Directions for this task
Only a number is wanted here, namely how many lines of the data contain the string "LIST".

** Given records follows **

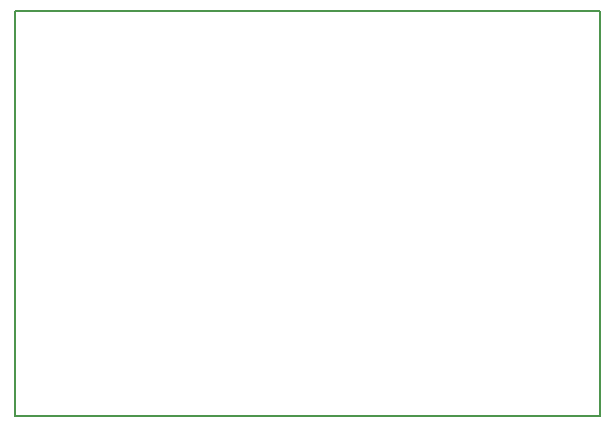
<source format=gbr>
G04 DipTrace 2.4.0.2*
%INBoardOutline.gbr*%
%MOIN*%
%ADD11C,0.0055*%
%FSLAX44Y44*%
G04*
G70*
G90*
G75*
G01*
%LNBoardOutline*%
%LPD*%
X3940Y3940D2*
D11*
X23440D1*
Y17440D1*
X3940D1*
Y3940D1*
M02*

</source>
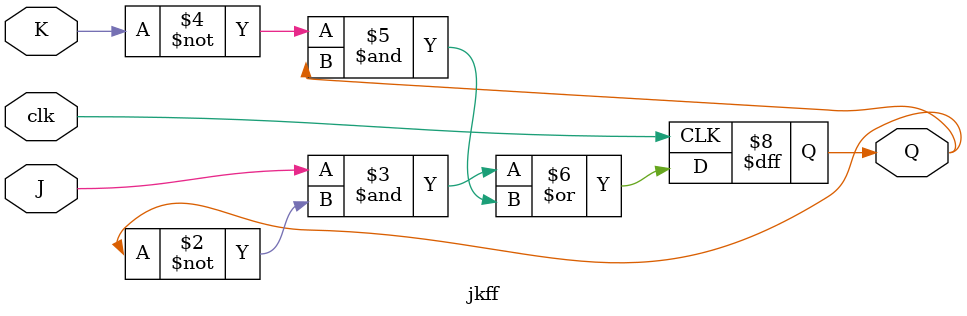
<source format=v>
`timescale 1ns / 1ps

module up_down_counter(input clk, S, output [3:0] Q);
	wire [3:0] q;
	
	jkff jk0(1,1,clk, q[0]);
	jkff jk1(((~Q[0])&(~S))|(Q[0]&S), ((~Q[0])&(~S))|(Q[0]&S), clk, q[1]);
	jkff jk2((~Q[1]&~Q[0]&~S)|(Q[1]&Q[0]&S), (~Q[1]&~Q[0]&~S)|(Q[1]&Q[0]&S), clk, q[2]);
	jkff jk3((~Q[2]&~Q[1]&~Q[0]&~S)|(Q[2]&Q[1]&Q[0]&S), 
(~Q[2]&~Q[1]&~Q[0]&~S)|(Q[2]&Q[1]&Q[0]&S), clk, q[3]);
	
	assign Q = q;
endmodule

module jkff(input J, K, clk, output reg Q);
	initial Q = 0;
	
	always @(posedge clk)
	begin
		Q = (J&(~Q))|((~K)&Q);
	end
endmodule
</source>
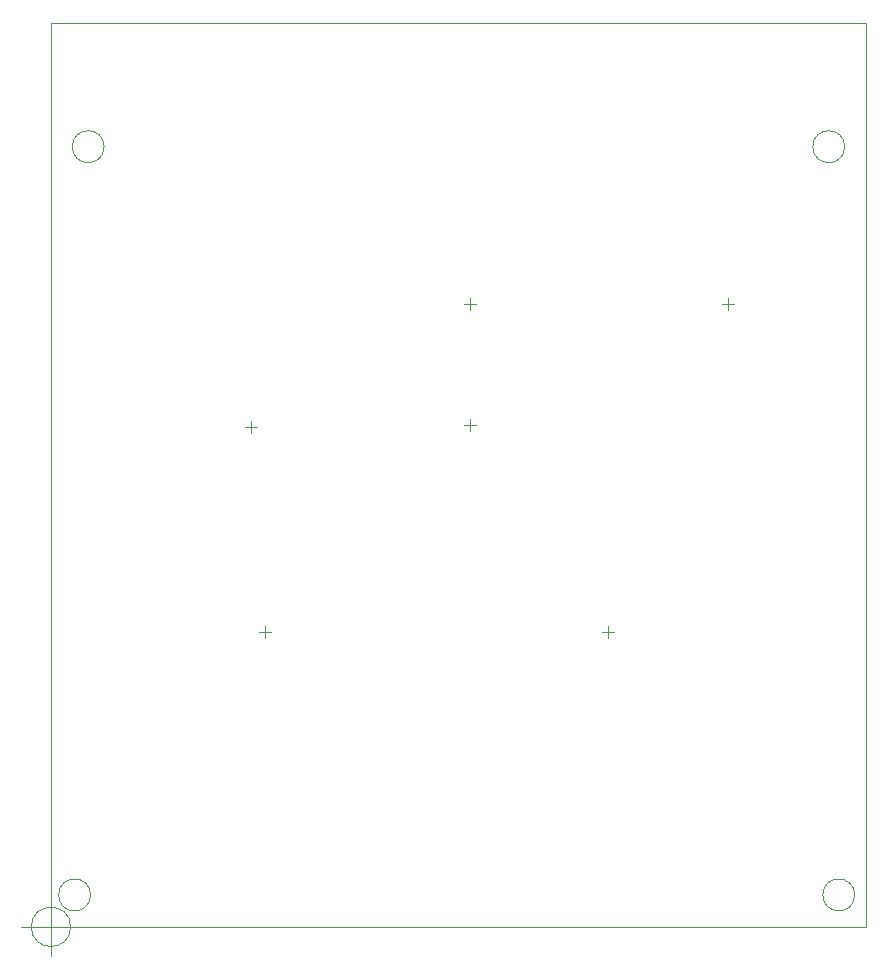
<source format=gbr>
G04 #@! TF.GenerationSoftware,KiCad,Pcbnew,(6.0.4-0)*
G04 #@! TF.CreationDate,2022-11-09T17:11:16+01:00*
G04 #@! TF.ProjectId,adapter_hybrid_assistor_hpc_2HDMI,61646170-7465-4725-9f68-79627269645f,rev?*
G04 #@! TF.SameCoordinates,Original*
G04 #@! TF.FileFunction,OtherDrawing,Comment*
%FSLAX46Y46*%
G04 Gerber Fmt 4.6, Leading zero omitted, Abs format (unit mm)*
G04 Created by KiCad (PCBNEW (6.0.4-0)) date 2022-11-09 17:11:16*
%MOMM*%
%LPD*%
G01*
G04 APERTURE LIST*
G04 #@! TA.AperFunction,Profile*
%ADD10C,0.100000*%
G04 #@! TD*
G04 #@! TA.AperFunction,Profile*
%ADD11C,0.050000*%
G04 #@! TD*
%ADD12C,0.050000*%
G04 APERTURE END LIST*
D10*
X100000000Y-100000000D02*
X100000000Y-176500000D01*
X100000000Y-176500000D02*
X169000000Y-176500000D01*
X169000000Y-100000000D02*
X169000000Y-176500000D01*
X100000000Y-100000000D02*
X169000000Y-100000000D01*
D11*
X168050000Y-173800000D02*
G75*
G03*
X168050000Y-173800000I-1350000J0D01*
G01*
X103350000Y-173800000D02*
G75*
G03*
X103350000Y-173800000I-1350000J0D01*
G01*
X104500000Y-110450000D02*
G75*
G03*
X104500000Y-110450000I-1350000J0D01*
G01*
X167200000Y-110450000D02*
G75*
G03*
X167200000Y-110450000I-1350000J0D01*
G01*
X101666666Y-176500000D02*
G75*
G03*
X101666666Y-176500000I-1666666J0D01*
G01*
X97500000Y-176500000D02*
X102500000Y-176500000D01*
X100000000Y-174000000D02*
X100000000Y-179000000D01*
X101666666Y-176500000D02*
G75*
G03*
X101666666Y-176500000I-1666666J0D01*
G01*
X97500000Y-176500000D02*
X102500000Y-176500000D01*
X100000000Y-174000000D02*
X100000000Y-179000000D01*
X101666666Y-176500000D02*
G75*
G03*
X101666666Y-176500000I-1666666J0D01*
G01*
X97500000Y-176500000D02*
X102500000Y-176500000D01*
X100000000Y-174000000D02*
X100000000Y-179000000D01*
D12*
X116967000Y-134650000D02*
X116967000Y-133650000D01*
X117467000Y-134150000D02*
X116467000Y-134150000D01*
X135509000Y-134523000D02*
X135509000Y-133523000D01*
X136009000Y-134023000D02*
X135009000Y-134023000D01*
X147693000Y-151549000D02*
X146693000Y-151549000D01*
X147193000Y-151049000D02*
X147193000Y-152049000D01*
X118110000Y-151011000D02*
X118110000Y-152011000D01*
X118610000Y-151511000D02*
X117610000Y-151511000D01*
X157353000Y-123236000D02*
X157353000Y-124236000D01*
X157853000Y-123736000D02*
X156853000Y-123736000D01*
X136009000Y-123736000D02*
X135009000Y-123736000D01*
X135509000Y-123236000D02*
X135509000Y-124236000D01*
M02*

</source>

** End of Given records **

Result for this task
2